**DIRECTIVE:**
Return every line of the data below verbatim, with no change to spelling, punctuation, or line order.

**DATA FOR THIS EXERCISE:**
* * *

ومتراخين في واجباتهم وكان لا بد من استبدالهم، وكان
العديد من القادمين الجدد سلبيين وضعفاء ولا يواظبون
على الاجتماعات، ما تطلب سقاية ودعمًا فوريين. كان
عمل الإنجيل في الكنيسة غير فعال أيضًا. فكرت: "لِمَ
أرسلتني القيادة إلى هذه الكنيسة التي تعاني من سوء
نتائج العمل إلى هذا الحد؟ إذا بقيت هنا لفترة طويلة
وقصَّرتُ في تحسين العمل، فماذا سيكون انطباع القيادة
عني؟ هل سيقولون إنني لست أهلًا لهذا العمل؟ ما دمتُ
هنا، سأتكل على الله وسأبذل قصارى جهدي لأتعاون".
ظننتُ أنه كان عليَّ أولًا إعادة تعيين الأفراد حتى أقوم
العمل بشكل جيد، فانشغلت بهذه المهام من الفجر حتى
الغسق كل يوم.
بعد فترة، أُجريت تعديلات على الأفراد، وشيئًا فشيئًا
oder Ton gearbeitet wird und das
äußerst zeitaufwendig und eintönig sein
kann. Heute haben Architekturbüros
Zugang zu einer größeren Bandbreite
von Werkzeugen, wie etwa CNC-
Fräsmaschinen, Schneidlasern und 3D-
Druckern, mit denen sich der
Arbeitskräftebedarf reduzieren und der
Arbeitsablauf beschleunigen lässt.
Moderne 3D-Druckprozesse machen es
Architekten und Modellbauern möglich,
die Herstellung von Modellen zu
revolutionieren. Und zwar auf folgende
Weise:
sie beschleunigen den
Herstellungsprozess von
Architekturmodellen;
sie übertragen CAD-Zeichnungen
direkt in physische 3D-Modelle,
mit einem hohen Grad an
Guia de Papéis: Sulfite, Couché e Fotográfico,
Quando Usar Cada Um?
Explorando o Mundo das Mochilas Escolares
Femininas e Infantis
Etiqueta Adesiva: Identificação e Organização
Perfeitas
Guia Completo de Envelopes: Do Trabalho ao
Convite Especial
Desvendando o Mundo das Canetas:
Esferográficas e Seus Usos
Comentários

* * *

**FINAL ANSWER:**
ومتراخين في واجباتهم وكان لا بد من استبدالهم، وكان
العديد من القادمين الجدد سلبيين وضعفاء ولا يواظبون
على الاجتماعات، ما تطلب سقاية ودعمًا فوريين. كان
عمل الإنجيل في الكنيسة غير فعال أيضًا. فكرت: "لِمَ
أرسلتني القيادة إلى هذه الكنيسة التي تعاني من سوء
نتائج العمل إلى هذا الحد؟ إذا بقيت هنا لفترة طويلة
وقصَّرتُ في تحسين العمل، فماذا سيكون انطباع القيادة
عني؟ هل سيقولون إنني لست أهلًا لهذا العمل؟ ما دمتُ
هنا، سأتكل على الله وسأبذل قصارى جهدي لأتعاون".
ظننتُ أنه كان عليَّ أولًا إعادة تعيين الأفراد حتى أقوم
العمل بشكل جيد، فانشغلت بهذه المهام من الفجر حتى
الغسق كل يوم.
بعد فترة، أُجريت تعديلات على الأفراد، وشيئًا فشيئًا
oder Ton gearbeitet wird und das
äußerst zeitaufwendig und eintönig sein
kann. Heute haben Architekturbüros
Zugang zu einer größeren Bandbreite
von Werkzeugen, wie etwa CNC-
Fräsmaschinen, Schneidlasern und 3D-
Druckern, mit denen sich der
Arbeitskräftebedarf reduzieren und der
Arbeitsablauf beschleunigen lässt.
Moderne 3D-Druckprozesse machen es
Architekten und Modellbauern möglich,
die Herstellung von Modellen zu
revolutionieren. Und zwar auf folgende
Weise:
sie beschleunigen den
Herstellungsprozess von
Architekturmodellen;
sie übertragen CAD-Zeichnungen
direkt in physische 3D-Modelle,
mit einem hohen Grad an
Guia de Papéis: Sulfite, Couché e Fotográfico,
Quando Usar Cada Um?
Explorando o Mundo das Mochilas Escolares
Femininas e Infantis
Etiqueta Adesiva: Identificação e Organização
Perfeitas
Guia Completo de Envelopes: Do Trabalho ao
Convite Especial
Desvendando o Mundo das Canetas:
Esferográficas e Seus Usos
Comentários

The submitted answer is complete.